Existing policies could also be hit by the changes despite assurance that policies on risk before 6 December will remain unaffected. Industry experts have confirmed that if policyholders increase the sum assured or extend the term, the life policy would no longer qualify for tax relief after the Budget. This could affect as many as 100,000 - the number of people estimated to have bought PTA since A-Day.

So who will have to pay for this? While consumers stand to lose out on tax relief, the greatest losers in the PTA drama will be advisers, providers and the industry as a whole.
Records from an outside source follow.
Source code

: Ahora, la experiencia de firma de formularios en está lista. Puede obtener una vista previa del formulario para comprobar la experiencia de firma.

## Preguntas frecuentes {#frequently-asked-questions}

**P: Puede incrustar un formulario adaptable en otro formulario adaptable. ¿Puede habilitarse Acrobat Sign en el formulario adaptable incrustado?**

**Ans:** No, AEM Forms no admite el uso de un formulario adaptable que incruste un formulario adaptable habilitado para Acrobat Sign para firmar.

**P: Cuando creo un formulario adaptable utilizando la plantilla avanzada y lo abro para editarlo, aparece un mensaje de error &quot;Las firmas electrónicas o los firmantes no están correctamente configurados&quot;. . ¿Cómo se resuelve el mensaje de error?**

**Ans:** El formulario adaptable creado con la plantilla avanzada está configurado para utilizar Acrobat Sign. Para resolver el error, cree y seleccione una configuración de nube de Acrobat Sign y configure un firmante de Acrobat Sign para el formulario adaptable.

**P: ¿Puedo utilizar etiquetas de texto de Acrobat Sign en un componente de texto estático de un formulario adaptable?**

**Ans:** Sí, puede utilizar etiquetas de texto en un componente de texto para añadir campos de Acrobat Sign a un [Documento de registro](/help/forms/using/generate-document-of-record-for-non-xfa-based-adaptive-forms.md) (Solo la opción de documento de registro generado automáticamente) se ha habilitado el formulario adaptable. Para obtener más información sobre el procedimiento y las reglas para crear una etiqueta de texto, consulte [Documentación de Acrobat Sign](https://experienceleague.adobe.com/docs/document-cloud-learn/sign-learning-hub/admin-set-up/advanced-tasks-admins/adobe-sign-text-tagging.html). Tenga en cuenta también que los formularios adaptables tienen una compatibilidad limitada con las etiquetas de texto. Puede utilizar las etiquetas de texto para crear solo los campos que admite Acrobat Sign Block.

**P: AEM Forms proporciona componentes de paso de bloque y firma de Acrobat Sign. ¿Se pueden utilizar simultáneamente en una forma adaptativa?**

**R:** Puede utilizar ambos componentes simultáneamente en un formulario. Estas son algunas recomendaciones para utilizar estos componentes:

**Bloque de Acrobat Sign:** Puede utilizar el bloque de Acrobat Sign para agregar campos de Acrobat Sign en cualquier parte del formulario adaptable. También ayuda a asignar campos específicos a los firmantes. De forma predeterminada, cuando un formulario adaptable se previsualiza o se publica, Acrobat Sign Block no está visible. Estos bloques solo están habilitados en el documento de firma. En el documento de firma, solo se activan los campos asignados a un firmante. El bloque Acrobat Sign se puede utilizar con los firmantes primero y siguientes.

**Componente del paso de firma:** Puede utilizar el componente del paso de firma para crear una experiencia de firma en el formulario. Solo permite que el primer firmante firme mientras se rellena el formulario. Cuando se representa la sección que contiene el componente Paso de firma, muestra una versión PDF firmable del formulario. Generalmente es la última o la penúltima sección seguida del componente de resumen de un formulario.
Providers - as they have spent an enormous amount of time and revenue to promote their new offerings and will have to continue to so as not to cause a mis-selling scandal by not updating their clients and literature (one provider has estimated that it will cost it around £200,000 for it to do so). IFAs - as they have to try to get their heads around all the changes while at the same time reassuring their clients. Worst of all, however, is the fact that this will have detrimental effects on the industry, not only sowing confusion for customers but creating distrust in the sector overall, making the industry look incompetent.

Recovery

The sad thing is that instead of focusing on bridging the £2.3trn protection gap, the protection industry will now have to spend a considerable amount of effort to recover from the hangover of the PTA party that, in the end, only lasted eight months. All this trouble simply because the Government is not able to decide whether it is in or out.

As COVER went to press, the Association of British Insurers and other organisations were in talks with the HMRC so more light could be shed on the situation with pipeline cases in the near future. Latest speculation is that pipeline policies could be treated as existing business.

Looking at PTA overall, there are suggestions the Government may decide to keep tax relief but link it with pensions. This would turn the focus back on the debate of whether PTA should be sold by pension experts, seeing the industry back at square one - again.